Exercise directions.
In the copy you make, include no pictures, and transcribe every record exactly.

Data listing.
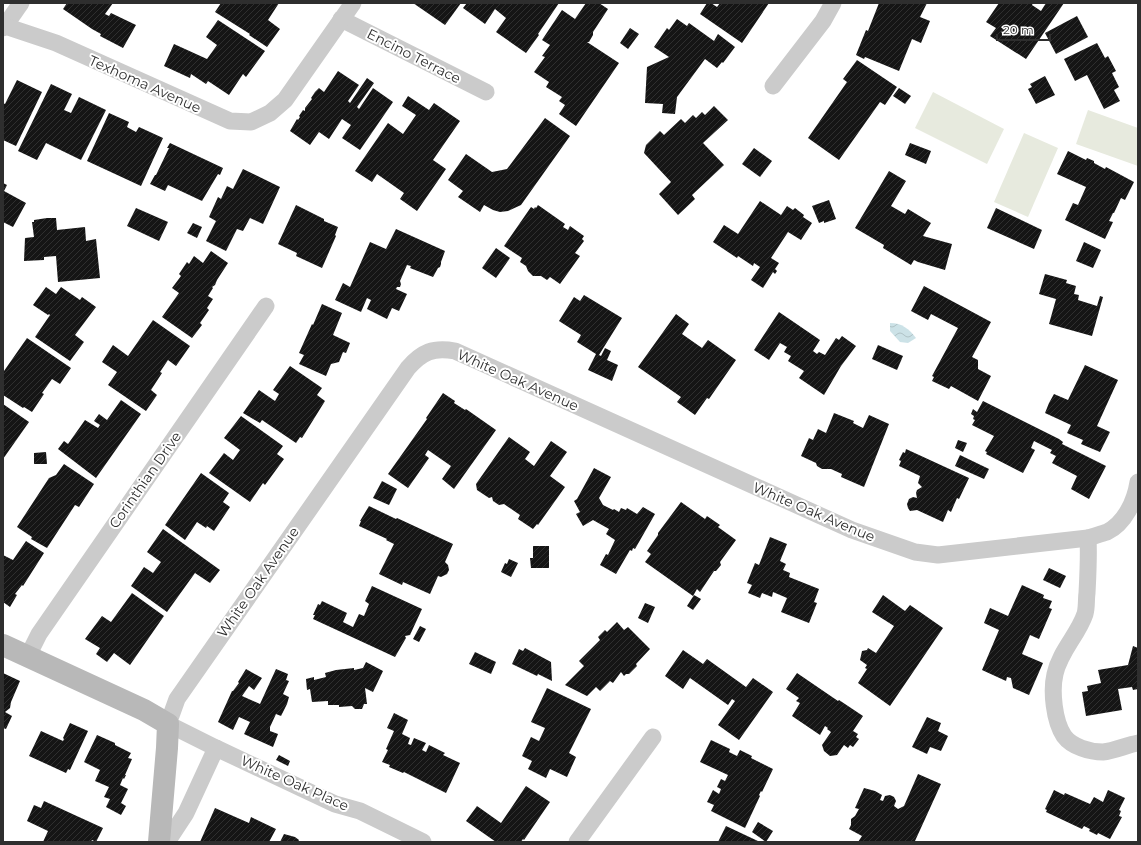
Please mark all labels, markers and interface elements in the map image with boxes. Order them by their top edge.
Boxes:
scale bar [997,16,1050,42]
text: 20 m [1003,22,1034,37]
street label: Encino Terrace [364,25,464,87]
street label: Texhoma Avenue [86,51,204,117]
street label: White Oak Avenue [455,345,581,415]
street label: Corinthian Drive [105,428,185,532]
street label: White Oak Avenue [750,478,878,546]
street label: White Oak Avenue [213,523,303,641]
street label: White Oak Place [238,751,352,815]

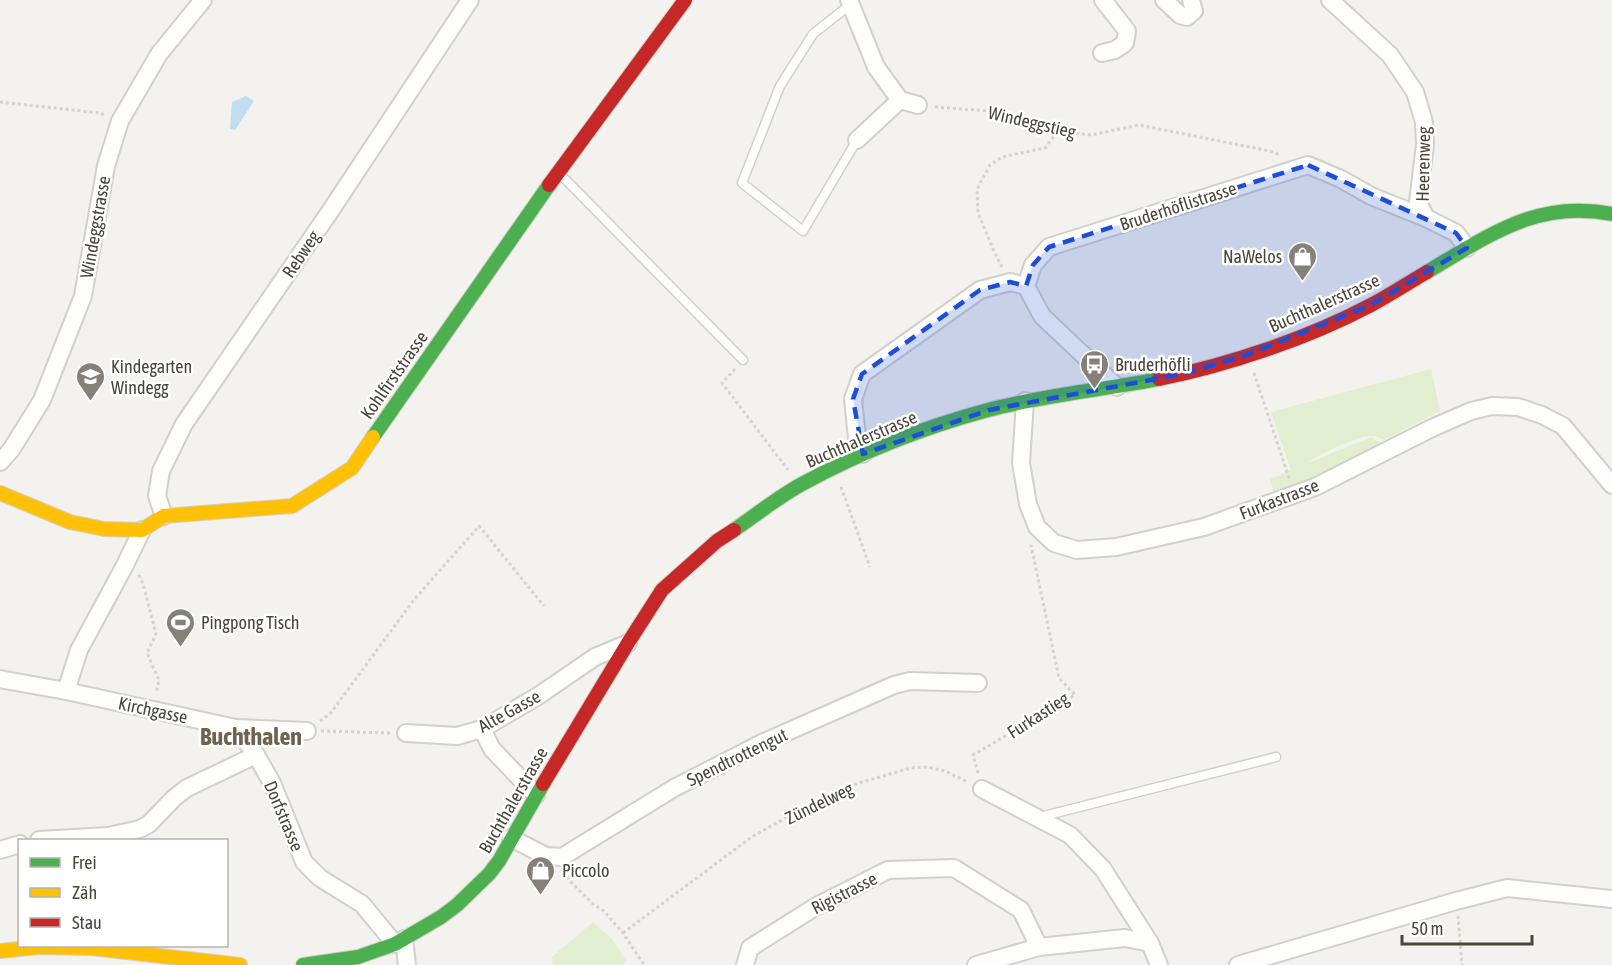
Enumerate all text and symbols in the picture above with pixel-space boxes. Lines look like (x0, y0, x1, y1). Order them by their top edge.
street label: Windeggstieg (986, 102, 1078, 142)
street label: Heerenweg (1412, 126, 1434, 202)
street label: Windeggstrasse (76, 174, 114, 280)
street label: Bruderhöflistrasse (1117, 177, 1239, 235)
street label: Rebweg (278, 226, 324, 281)
shop icon: NaWelos (1287, 240, 1319, 282)
place label: NaWelos (1223, 246, 1282, 267)
street label: Buchthalerstrasse (1266, 269, 1382, 337)
street label: Kohlfirststrasse (356, 327, 432, 423)
bus stop icon: Bruderhöfli (1078, 348, 1110, 390)
place label: Bruderhöfli (1115, 354, 1191, 375)
place label: Kindegarten Windegg (111, 356, 192, 398)
school or university icon: Kindegarten Windegg (74, 360, 106, 402)
street label: Buchthalerstrasse (802, 406, 920, 472)
street label: Furkastrasse (1236, 474, 1322, 524)
sports icon: Pingpong Tisch (164, 606, 196, 648)
place label: Pingpong Tisch (201, 612, 299, 633)
street label: Alte Gasse (474, 685, 544, 737)
street label: Furkastieg (1003, 687, 1073, 743)
street label: Kirchgasse (116, 692, 190, 728)
district label: Buchthalen (200, 723, 302, 750)
street label: Spendtrottengut (683, 724, 791, 790)
street label: Buchthalerstrasse (474, 743, 552, 857)
street label: Zündelweg (781, 777, 857, 829)
street label: Dorfstrasse (260, 778, 308, 854)
legend (18, 839, 228, 947)
text: Frei (72, 852, 97, 873)
shop icon: Piccolo (525, 854, 557, 896)
place label: Piccolo (562, 860, 609, 881)
street label: Rigistrasse (808, 868, 880, 918)
text: Zäh (72, 882, 97, 903)
scale bar (1402, 908, 1532, 946)
text: Stau (72, 912, 102, 933)
text: 50 m (1411, 918, 1443, 939)

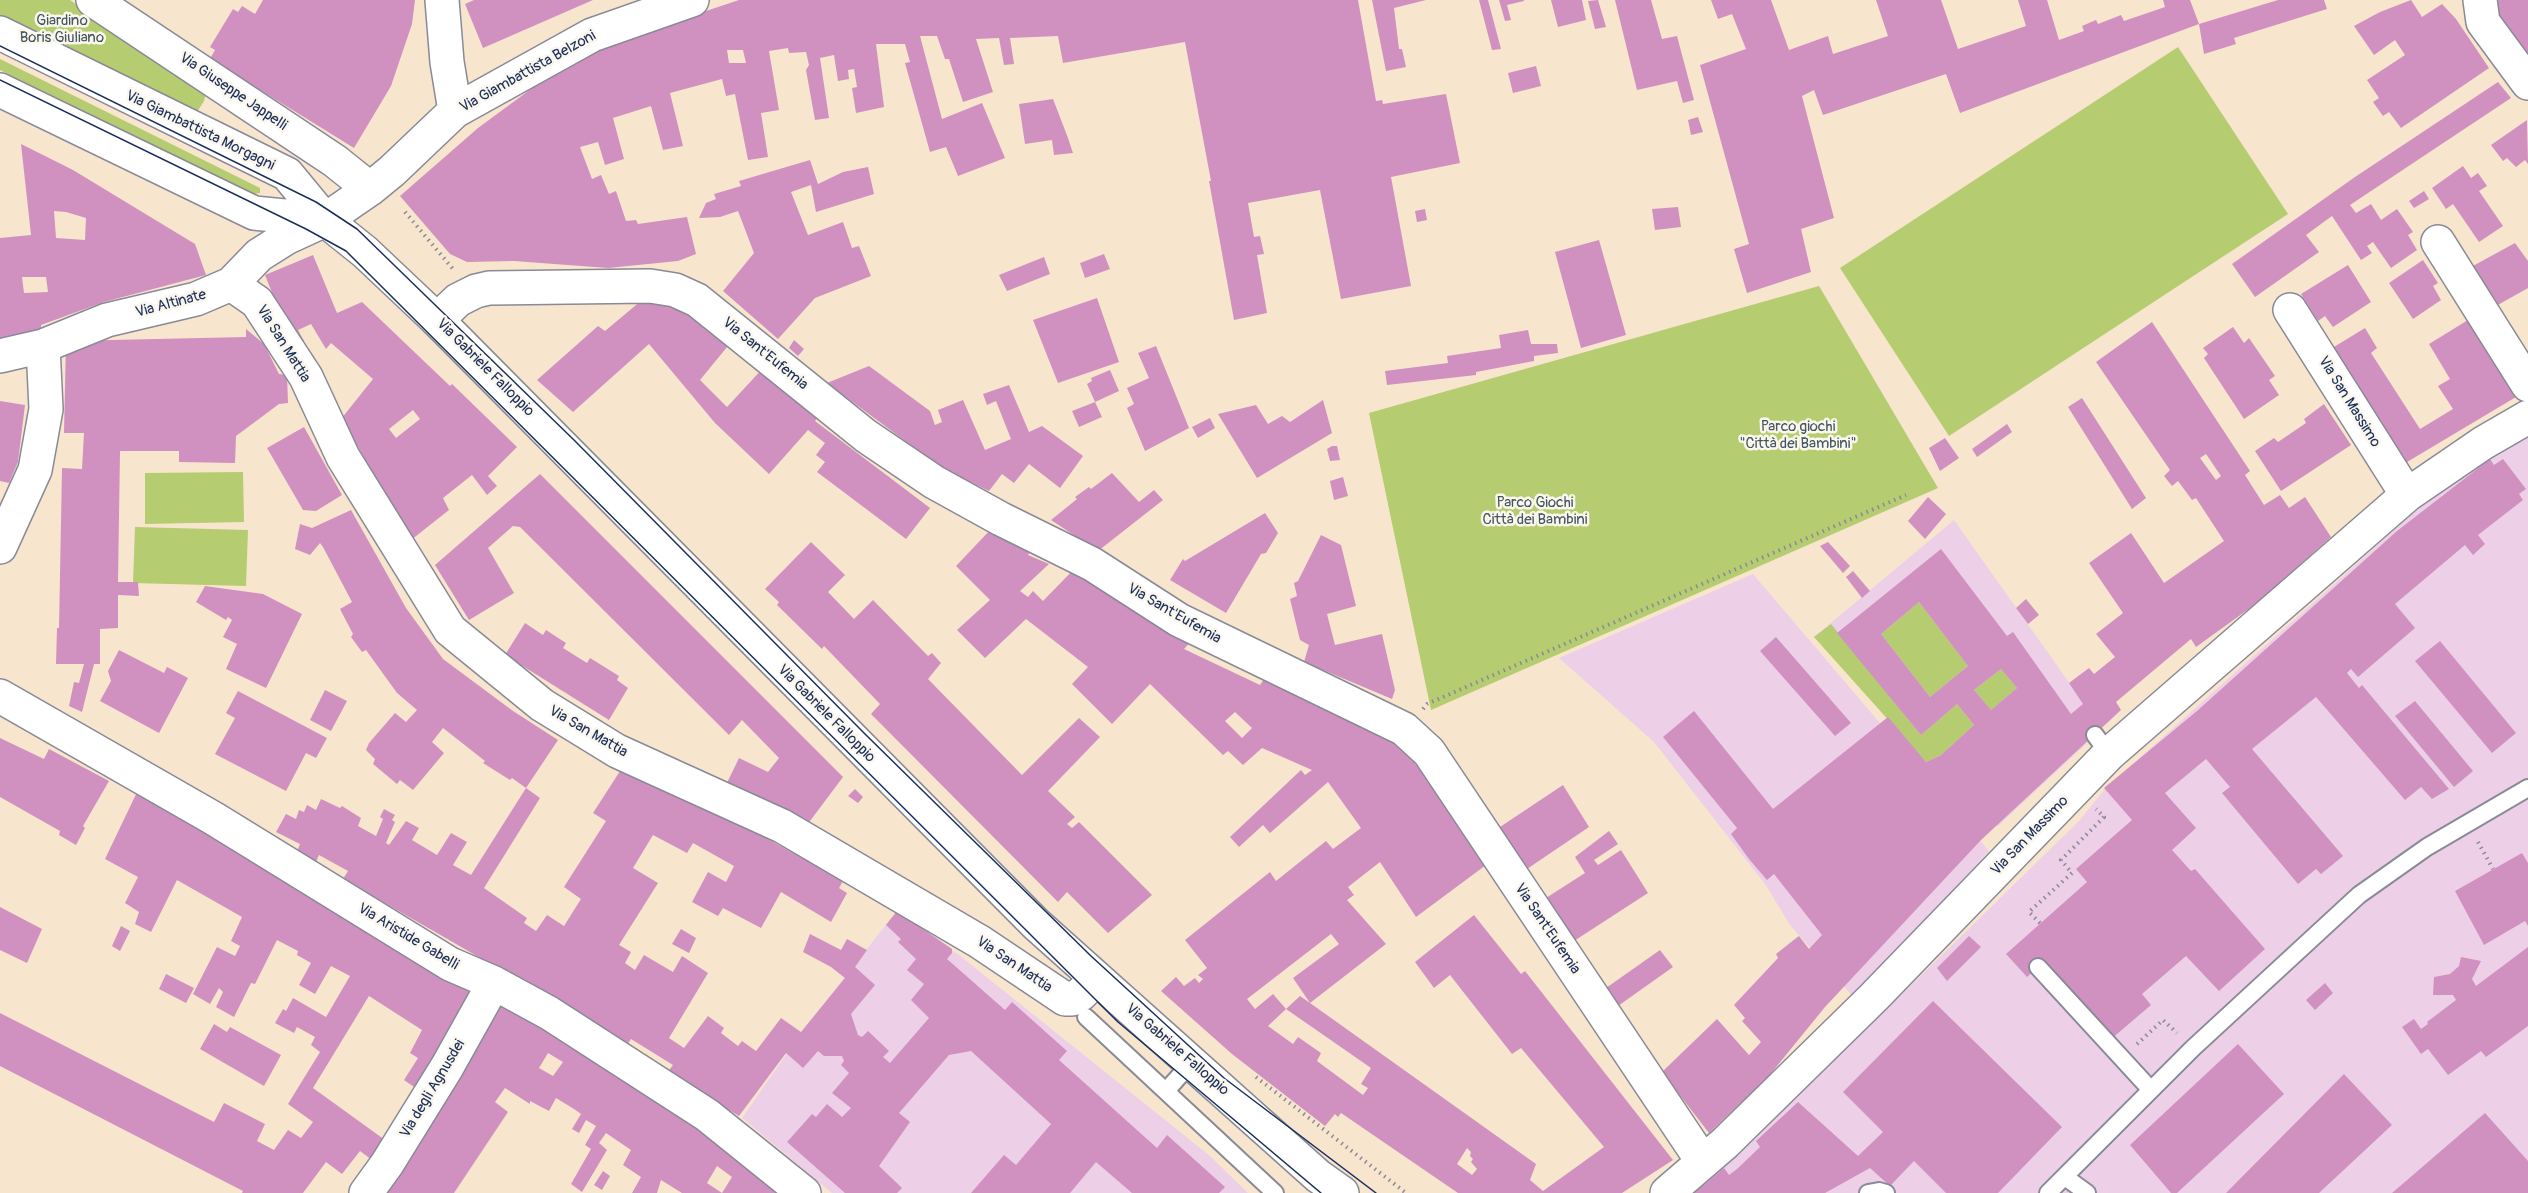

Exercise output.
Please mark all labels, markers and interface elements in the map image with boxes. Order them by their top edge.
Boxes:
scale bar [997,16,1050,42]
text: 20 m [1003,22,1034,37]
street label: Encino Terrace [364,25,464,87]
street label: Texhoma Avenue [86,51,204,117]
street label: White Oak Avenue [455,345,581,415]
street label: Corinthian Drive [105,428,185,532]
street label: White Oak Avenue [750,478,878,546]
street label: White Oak Avenue [213,523,303,641]
street label: White Oak Place [238,751,352,815]

Enumerate all text and symbols in the picture above with pixel-space boxes. Lines look like (x0, y0, x1, y1). Order them by their top edge.
street label: Windeggstieg (986, 102, 1078, 142)
street label: Heerenweg (1412, 126, 1434, 202)
street label: Windeggstrasse (76, 174, 114, 280)
street label: Bruderhöflistrasse (1117, 177, 1239, 235)
street label: Rebweg (278, 226, 324, 281)
shop icon: NaWelos (1287, 240, 1319, 282)
place label: NaWelos (1223, 246, 1282, 267)
street label: Buchthalerstrasse (1266, 269, 1382, 337)
street label: Kohlfirststrasse (356, 327, 432, 423)
bus stop icon: Bruderhöfli (1078, 348, 1110, 390)
place label: Bruderhöfli (1115, 354, 1191, 375)
place label: Kindegarten Windegg (111, 356, 192, 398)
school or university icon: Kindegarten Windegg (74, 360, 106, 402)
street label: Buchthalerstrasse (802, 406, 920, 472)
street label: Furkastrasse (1236, 474, 1322, 524)
sports icon: Pingpong Tisch (164, 606, 196, 648)
place label: Pingpong Tisch (201, 612, 299, 633)
street label: Alte Gasse (474, 685, 544, 737)
street label: Furkastieg (1003, 687, 1073, 743)
street label: Kirchgasse (116, 692, 190, 728)
district label: Buchthalen (200, 723, 302, 750)
street label: Spendtrottengut (683, 724, 791, 790)
street label: Buchthalerstrasse (474, 743, 552, 857)
street label: Zündelweg (781, 777, 857, 829)
street label: Dorfstrasse (260, 778, 308, 854)
legend (18, 839, 228, 947)
text: Frei (72, 852, 97, 873)
shop icon: Piccolo (525, 854, 557, 896)
place label: Piccolo (562, 860, 609, 881)
street label: Rigistrasse (808, 868, 880, 918)
text: Zäh (72, 882, 97, 903)
scale bar (1402, 908, 1532, 946)
text: Stau (72, 912, 102, 933)
text: 50 m (1411, 918, 1443, 939)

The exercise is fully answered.